But most slave children did not have such an idyllic beginning. Children were the most vulnerable in the slave community, which was characteristically fraught with violence. White youth, at the urging of adults, often abused their black playmates. Older black children meted out cruelty on the smaller ones. Slave children played games like hide-the-switch. One child would hide a willow switch, and the others would search for it. The lucky one to find it got to whip other children at will, mimicking the behaviors they saw whites mete out to their parents and black parents dish out onto black children.
In addition to many forms of verbal, physical, and psychological abuse, slave children faced the threat of being sold at any time. Children often didn't know their biological parents and could be detached at any time from people who were familiar to them because they or those people were sold and shipped off to other plantations. The births of black children helped replenish a cheap labor force and perpetuate the system. During slavery, black children had economic value even before they were born. As property, they could be used not only for their labor but also as collateral for mortgages, to buy land, and to pay other types of debts. Their bondage also helped define what it meant to be white and free.
Slave children died in droves because they were not properly cared for. Old women, slightly older siblings, or inexperienced mothers had the impossible task of taking care of a large number of children in the plantation nursery. Like adult slaves, children were fed improperly and suffered many illnesses. Despite all this jeopardy, family, such as it was in plantation society, was an important survival mechanism for slave children. Family served as a comfort and layer of protection, as well as a buffer between the humanity of youngsters and the evils of the peculiar institution.

Saved data entries:

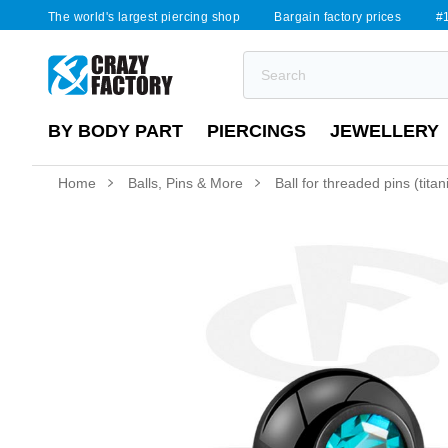
The world's largest piercing shop
Bargain factory prices
#1
BY BODY PART
PIERCINGS
JEWELLERY
Home
Balls, Pins & More
Ball for threaded pins (tita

### TASKS FOR THIS EXERCISE:
[A] In the text about slave children, what did the child who found the switch in hide-the-switch get to do?
[B] List everyone the text about slave children names as having the task of caring for children in the plantation nursery.
[C] Update the text about slave children, replacing "willow switch" with "hickory switch". Begin at the words "But most slave" and stop after "onto black children.".

### TASK RESULTS:
[A] The child got to whip other children at will.

[B] Old women, slightly older siblings, and inexperienced mothers.

[C]
But most slave children did not have such an idyllic beginning. Children were the most vulnerable in the slave community, which was characteristically fraught with violence. White youth, at the urging of adults, often abused their black playmates. Older black children meted out cruelty on the smaller ones. Slave children played games like hide-the-switch. One child would hide a hickory switch, and the others would search for it. The lucky one to find it got to whip other children at will, mimicking the behaviors they saw whites mete out to their parents and black parents dish out onto black children.